4. Educate the patient about need to continue treatment
The health-care provider should:
- Assess if there are gaps in the patient’s understanding of the disease and its treatment.
- Correct any misunderstandings or misinformation.
- Encourage the patient to ask additional questions.
- Summarize the diagnosis, treatment and recommended steps in simple terms.
- Ask the patient to repeat or describe the treatment terms.
5. Counsel and support the patient to resume treatment promptly
Once the reasons for discontinuing medication have been discussed, have been dealt with to the best of the health-care provider’s ability and the patient has been educated about the need to continue treatment, the health-care provider should reassure the patient and provide realistic encouragement. Follow-up plans should be confirmed with the patient.
Further guidelines for psychological support are discussed in Section 5.5.
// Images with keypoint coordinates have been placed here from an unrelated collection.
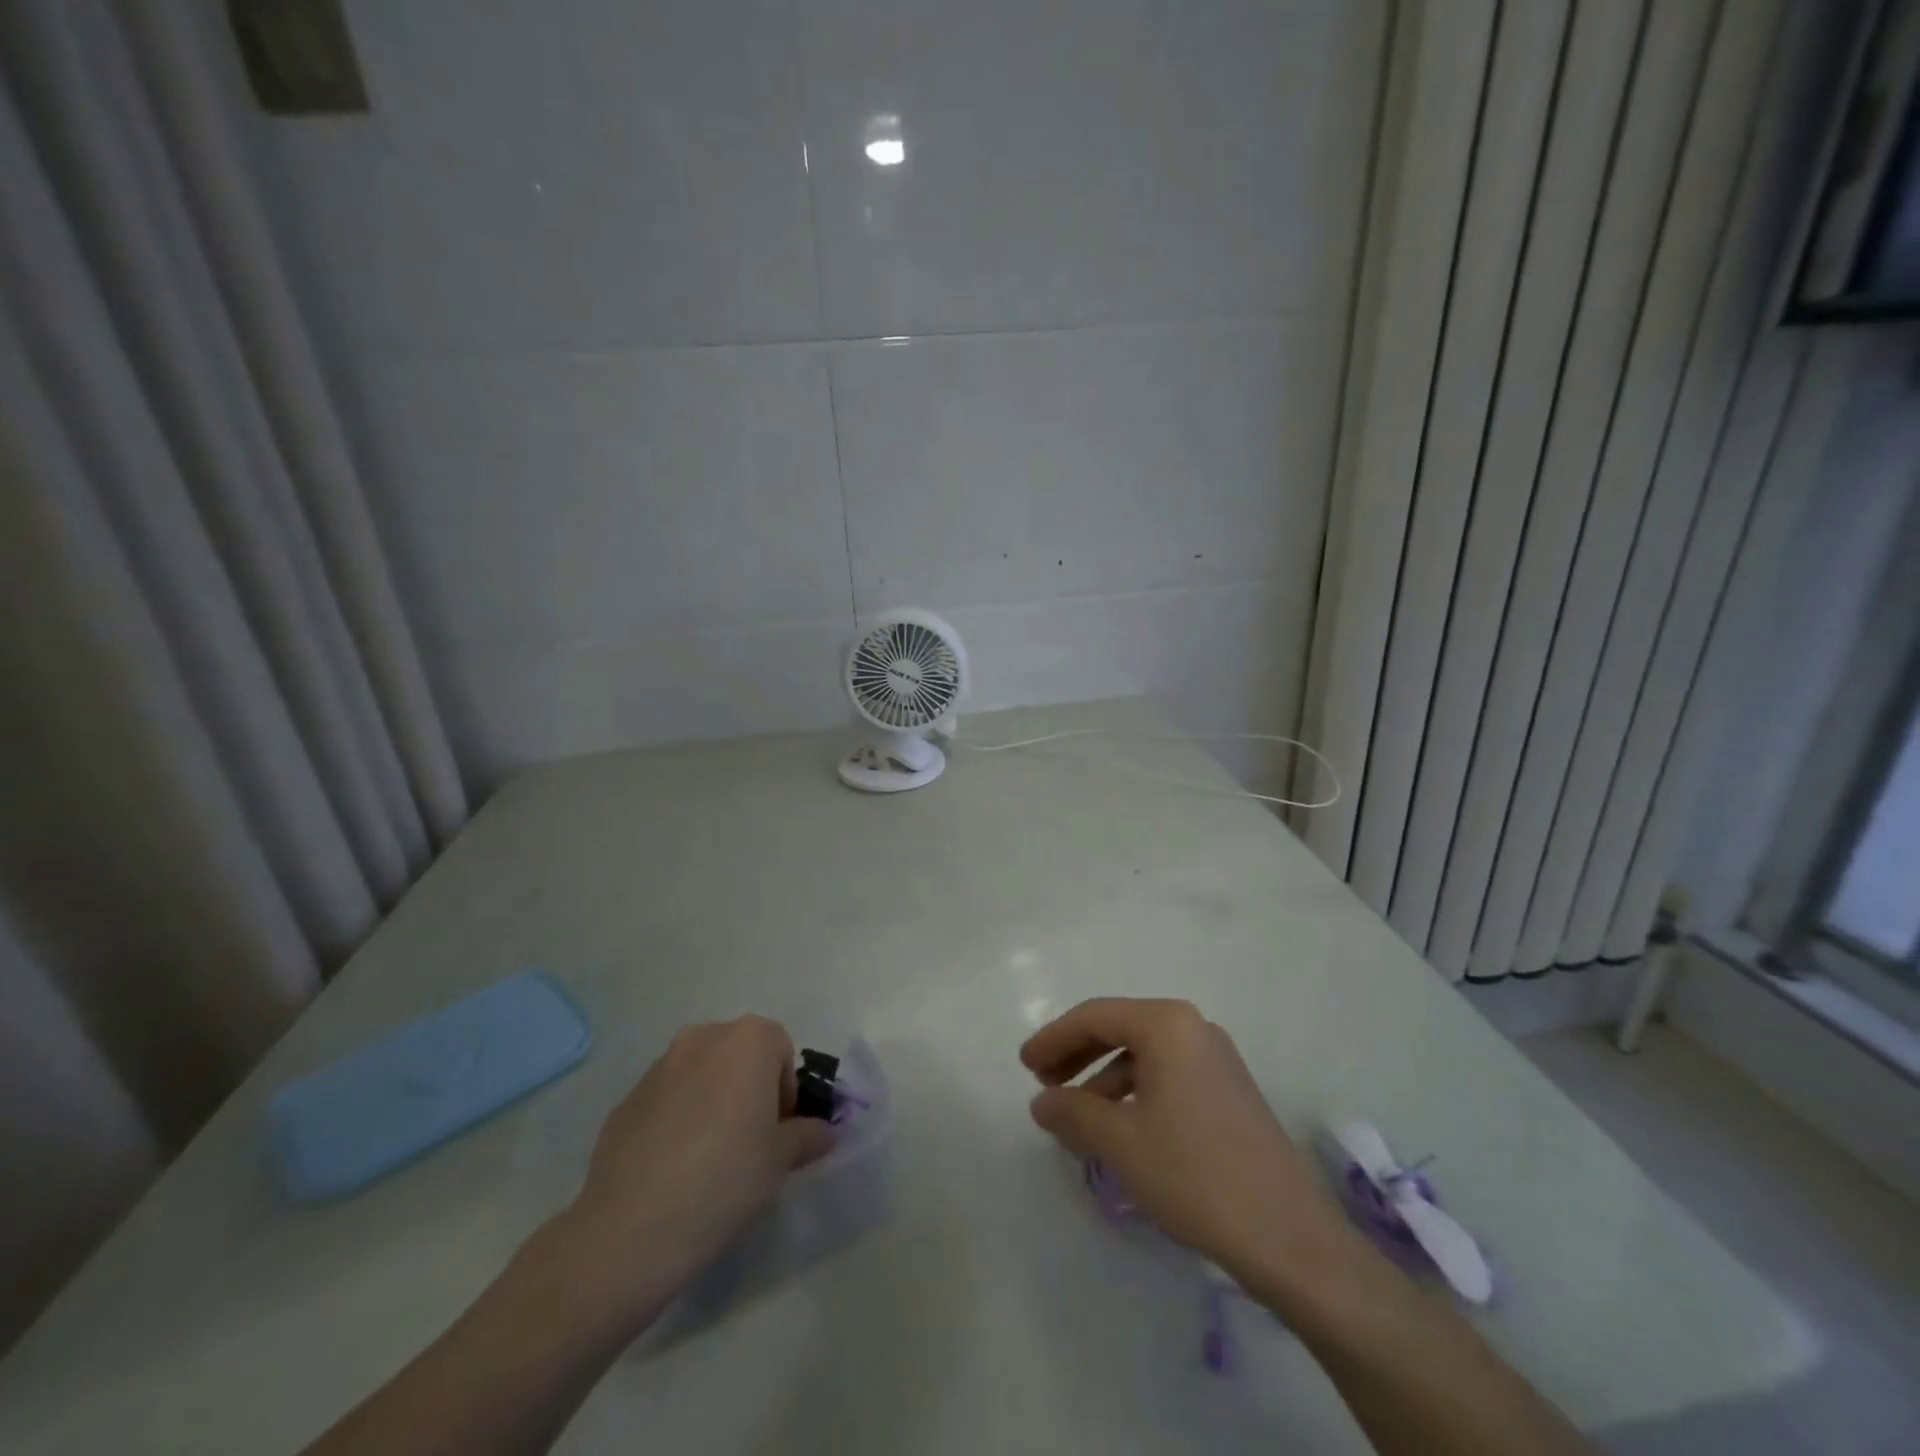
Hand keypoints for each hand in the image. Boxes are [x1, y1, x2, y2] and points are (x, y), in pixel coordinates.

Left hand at [560, 1015, 834, 1319]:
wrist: (631, 1230)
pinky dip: (678, 1119)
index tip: (779, 1132)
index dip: (786, 1089)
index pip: (781, 1049)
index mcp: (747, 1041)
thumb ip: (808, 1135)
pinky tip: (674, 1167)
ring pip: (702, 1074)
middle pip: (740, 1054)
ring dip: (713, 1100)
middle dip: (750, 1088)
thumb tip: (823, 1130)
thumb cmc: (725, 1179)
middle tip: (750, 1142)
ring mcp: (659, 1066)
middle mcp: (703, 1038)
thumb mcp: (781, 1161)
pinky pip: (667, 1099)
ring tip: (709, 1157)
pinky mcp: (626, 1100)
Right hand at [1021, 997, 1368, 1305]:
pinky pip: (1167, 1075)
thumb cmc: (1195, 1174)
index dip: (1053, 1038)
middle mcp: (1193, 1028)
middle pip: (1119, 1028)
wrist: (1288, 1236)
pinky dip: (1134, 1092)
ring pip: (1143, 1054)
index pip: (1095, 1016)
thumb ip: (1073, 1112)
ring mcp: (1216, 1058)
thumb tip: (1041, 1102)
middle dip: (1077, 1054)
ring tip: (1076, 1114)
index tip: (1024, 1066)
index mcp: (1167, 1024)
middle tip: (1043, 1083)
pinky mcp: (1228, 1090)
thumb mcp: (1121, 1142)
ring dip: (1103, 1077)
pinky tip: (1119, 1128)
6. Engage community health workers, family members and caregivers to ensure treatment adherence
Engagement of community health workers has been demonstrated to be effective in securing favourable treatment outcomes. Family can also be an important source of support for the patient. If it is not possible for a family member to care for the patient, another caregiver should be identified and should also be educated about the need to continue treatment so that they can make sure the patient takes the treatment correctly at home. Information about measures to prevent the spread of infection, and that a person is usually no longer infectious within two weeks of the start of treatment, is also extremely important
Community opinion and religious leaders can be helpful if there are community-wide issues – such as stigma towards patients dealing with TB. This option is possible only if the patient allows the healthcare providers to share information about his or her TB diagnosis.